Съемное жилье было в Йене на любой карман. Что же до пропитания, беднейших студентов зачисляли на казенный кошт. Выбиралась одна какая-то обжорка, и впредь могли они столоваться только там, и то не вволю, и самое зрелище пугало: хозяин стоял над душою, торопил, чтоб поскорей освободили место, и несчастный, давясь последним дозволенным куском, плевался, что твой черт в аду. Однако даже самый жалкий из этих бедолаг непременно принадлежал к Landsmanschaft, к братству своей округи, пусть это было мелкое местечко, где одни картофельные поля вокруг, и больше ничего. По вечерам друзья шатались от кабака к прокуренному кабаку, выискивали еще друзей, их призывали под знамена Landsmanschaft, чтоб вместе отмстить обиду, обсудить хитроумный пункт натурфилософии или надраться, а если кто уже надрался, надраться еще пуще.

Фриц мог бы жить и в Шлёбене, но Шлёбен от Йены в двух часах пути. Сперва он поселился — благо, пустила даром — у тетушки Иоганны Елизаветы. Елизавета сетовала, что редко его видит.

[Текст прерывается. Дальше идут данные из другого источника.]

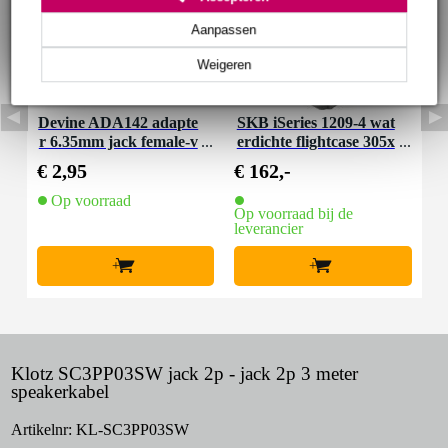
Aanpassen
Weigeren
Devine ADA142 adapte
SKB iSeries 1209-4 wat
r 6.35mm jack female-v
erdichte flightcase 305x
ergrendelbare speakera
229x114 mm
€ 2,95
€ 162,-
ansluiting
Op voorraad
Op voorraad bij de
leverancier
+
+
Klotz SC3PP03SW jack 2p - jack 2p 3 meter
speakerkabel
Artikelnr:
KL-SC3PP03SW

— А я мечтала, что с поэтом буду часы-то провождать. Сама в молодые года стихи сочиняла.

Но Фрицу в ту, самую первую, зиму слишком долгие часы пришлось провождать со своим учителем истории, прославленным профессором Шиллером.

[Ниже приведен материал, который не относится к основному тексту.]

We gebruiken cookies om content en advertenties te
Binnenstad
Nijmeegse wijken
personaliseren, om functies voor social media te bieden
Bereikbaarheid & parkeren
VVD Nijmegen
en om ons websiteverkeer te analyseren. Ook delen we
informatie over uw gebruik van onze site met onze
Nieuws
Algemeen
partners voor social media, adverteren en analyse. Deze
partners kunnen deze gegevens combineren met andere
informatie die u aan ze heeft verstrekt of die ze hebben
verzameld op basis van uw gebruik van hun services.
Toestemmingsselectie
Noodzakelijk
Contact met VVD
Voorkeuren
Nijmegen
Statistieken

— Он болен, милая тетушка, болен грудью и очень слаб, все ученики в очередь за ним ходят.

— Племянничек, ты и понятия не имеешь, каково это за больными-то ходить.

— Он великий человек.

— За этими, небось, еще трудней ходить.

Профессор медицины, главный университетский лекарь, хофрат Иоганн Штарк призван был к одру больного. Как и большинство коллег, он придерживался системы доктора Брауна. Доктор Браун, из Эдинбурга, многих пациентов излечил, отказавшись открывать им кровь и прописав движение, занятия любовью в свою меру и вольный воздух. Он, правда, полагал, что быть живым — состояние не вполне естественное, и, дабы упредить немедленную его погибель, организм следует поддерживать, попеременно то взбадривая алкоголем, то глуша опием. Шиллер, и сам веря в браунизм, ни того ни другого, однако, принимать не стал, не покидал постели и, обложенный подушками, просил студентов, его проведывавших, обзаведясь бумагой и чернилами, писать под его диктовку: «С какою целью человек изучает всемирную историю?».

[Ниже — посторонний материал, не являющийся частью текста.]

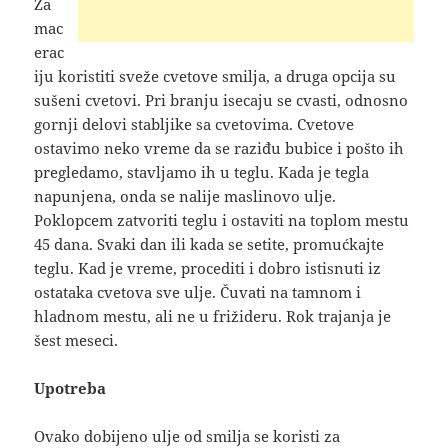
Za
mac
erac
iju koristiti sveže cvetove smilja, a druga opcija su
sušeni cvetovi. Pri branju isecaju se cvasti, odnosno
gornji delovi stabljike sa cvetovima. Cvetove
ostavimo neko vreme da se raziđu bubice i pošto ih
pregledamo, stavljamo ih u teglu. Kada je tegla
napunjena, onda se nalije maslinovo ulje.
Poklopcem zatvoriti teglu i ostaviti na toplom mestu
45 dana. Svaki dan ili kada se setite, promućkajte
teglu. Kad je vreme, procediti i dobro istisnuti iz
ostataka cvetova sve ulje. Čuvati na tamnom i
hladnom mestu, ali ne u frižideru. Rok trajanja je
šest meseci.
Upotreba
Ovako dobijeno ulje od smilja se koristi za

Вот тогда-то, когда выносил горшки из комнаты больного, и позже, когда следил за тем, как профессор, наконец, спускает отощалые ноги на пол, Фриц и был описан в письме критика Фридриха Шлегеля. Шлегель писал старшему и куда более успешному брату своему, Августу Вильгельму, профессору литературы и эстетики. Он, торжествуя, спешил попотчевать брата диковинкой, до которой у того пока руки не дошли.

«Судьба меня свела с одним молодым человеком, из которого может получиться многое, и тотчас же он со мною изъяснился, пламенно — так пламенно, что не могу тебе и передать. Он худ и строен, речь его в увлечении прекрасна. Говорит он втрое больше и втрое же быстрей, чем все мы прочие. В самый первый вечер он меня уверил, что золотой век воротится и что в мире решительно нет зла. Не знаю, все ли придерживается он прежнего сужденья. Его фамилия фон Харденберг».